El Partido Justicialista logró el martes concretar su Congreso Nacional sin una ruptura abierta ni escenas de confrontación pública por la conducción, pero quedaron expuestos distintos reclamos internos vinculados al funcionamiento federal del espacio y los mecanismos de normalización en varias provincias.
Uno de los planteos más explícitos fue el del gobernador riojano Ricardo Quintela, quien participó de manera virtual y pidió “garantizar la apertura y la amplitud para que puedan participar todos los compañeros” en los procesos partidarios. El mandatario provincial puso el foco en las situaciones de Jujuy, Salta y Misiones y reclamó que las definiciones internas se desarrollen “con ecuanimidad e imparcialidad”.
“Nosotros que hemos sufrido proscripciones, persecuciones, cárceles, torturas, desapariciones y muerte de compañeros, no podemos proscribir a compañeros”, sostuvo Quintela durante su intervención. El gobernador defendió además que las conducciones provinciales sean definidas por el voto de los afiliados y no a través de mecanismos cerrados de intervención.

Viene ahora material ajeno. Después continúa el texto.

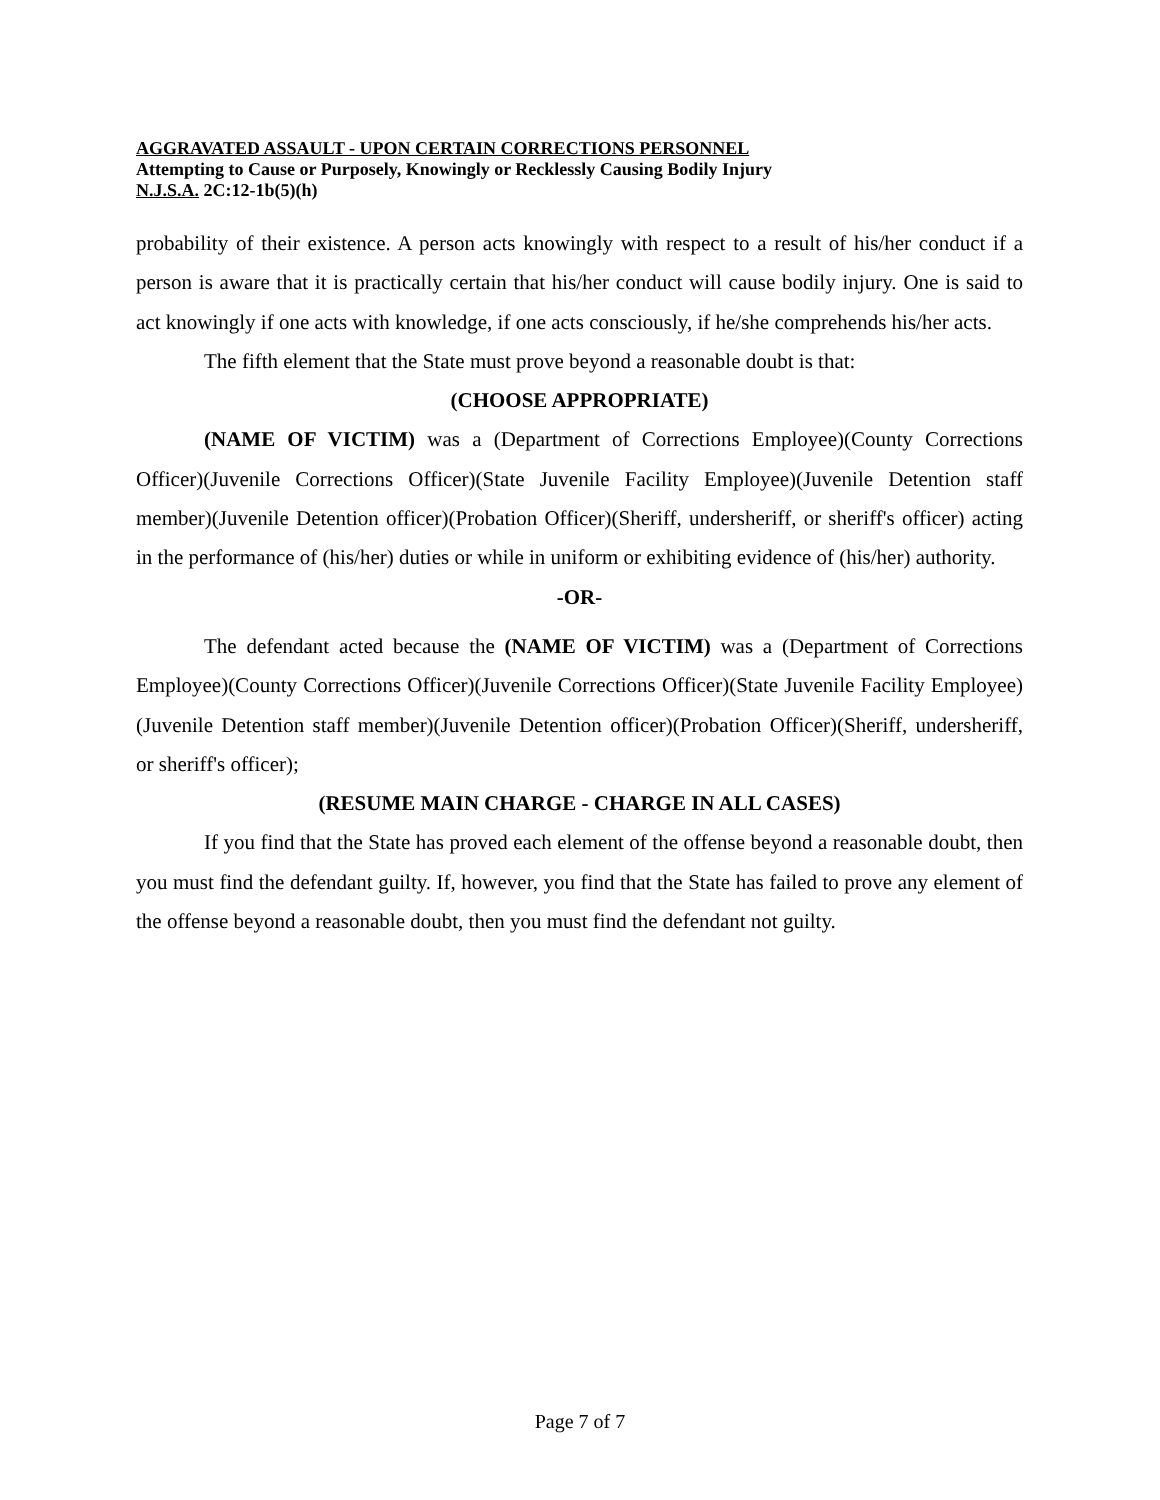AGGRAVATED ASSAULT - UPON CERTAIN CORRECTIONS PERSONNEL
Attempting to Cause or Purposely, Knowingly or Recklessly Causing Bodily Injury
N.J.S.A. 2C:12-1b(5)(h)
probability of their existence. A person acts knowingly with respect to a result of his/her conduct if a person is aware that it is practically certain that his/her conduct will cause bodily injury. One is said to act knowingly if one acts with knowledge, if one acts consciously, if he/she comprehends his/her acts.
The fifth element that the State must prove beyond a reasonable doubt is that:
(CHOOSE APPROPRIATE)
(NAME OF VICTIM) was a (Department of Corrections Employee)(County Corrections Officer)(Juvenile Corrections Officer)(State Juvenile Facility Employee)(Juvenile Detention staff member)(Juvenile Detention officer)(Probation Officer)(Sheriff, undersheriff, or sheriff's officer) acting in the performance of (his/her) duties or while in uniform or exhibiting evidence of (his/her) authority.
-OR-
The defendant acted because the (NAME OF VICTIM) was a (Department of Corrections Employee)(County Corrections Officer)(Juvenile Corrections Officer)(State Juvenile Facility Employee)(Juvenile Detention staff member)(Juvenile Detention officer)(Probation Officer)(Sheriff, undersheriff, or sheriff's officer);
(RESUME MAIN CHARGE - CHARGE IN ALL CASES)
If you find that the State has proved each element of the offense beyond a reasonable doubt, then you must find the defendant guilty. If, however, you find that the State has failed to prove any element of the offense beyond a reasonable doubt, then you must find the defendant not guilty.
Page 7 of 7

El planteo del riojano también incluyó críticas hacia el funcionamiento centralizado del partido. Aunque evitó confrontar directamente con la conducción nacional, cuestionó la designación de interventores desde Buenos Aires para ordenar distritos del norte argentino y reclamó una mirada “verdaderamente federal” dentro del PJ. “Nos gustaría que los interventores o normalizadores sean compañeras y compañeros del norte argentino”, sostuvo Quintela, al considerar que dirigentes de la región podrían facilitar una mayor integración de los distintos sectores internos en provincias atravesadas por conflictos partidarios.
La discusión sobre el federalismo y la legitimidad interna también apareció desde San Luis. Sectores vinculados al exgobernador Alberto Rodríguez Saá hicieron llegar al Congreso partidario un pedido para convocar elecciones nacionales y conformar una conducción colegiada transitoria hasta la realización de esos comicios.
Desde el PJ puntano cuestionaron la falta de consensos internos y deslizaron críticas hacia la actual conducción partidaria, hoy referenciada políticamente en Cristina Kirchner. “Falta una conducción real. Faltan consensos hacia el interior. Reclamamos federalismo en la toma de decisiones”, señalaron dirigentes del espacio. El planteo, sin embargo, no fue incorporado al temario formal del Congreso.
Otro de los focos de tensión estuvo relacionado con las intervenciones judiciales sobre el PJ de Salta y Jujuy. Entre los principales dirigentes partidarios hubo coincidencias en cuestionar el alcance de las decisiones judiciales y defender la autonomía interna del partido para resolver sus mecanismos organizativos.
José Mayans, vicepresidente primero del PJ y uno de los dirigentes que hoy articula el funcionamiento cotidiano del partido ante la ausencia de Cristina Kirchner, sostuvo que “la justicia debería respetar el accionar del partido a nivel nacional” y defendió la potestad del peronismo para resolver sus propias disputas internas.
Más allá de los reclamos, el Congreso evitó escalar los conflictos y terminó funcionando como una instancia de contención interna. La conducción partidaria apostó a preservar una imagen de unidad en medio de la discusión por el liderazgo opositor y frente a un escenario político donde distintos gobernadores y sectores territoriales buscan ganar mayor volumen dentro del armado peronista.
El encuentro dejó así una postal de equilibrio precario. Sin ruptura formal ni cuestionamientos directos a Cristina Kirchner, pero con señales cada vez más visibles de dirigentes que empiezan a reclamar mayor apertura, más federalismo y mecanismos internos menos centralizados para ordenar la nueva etapa del PJ.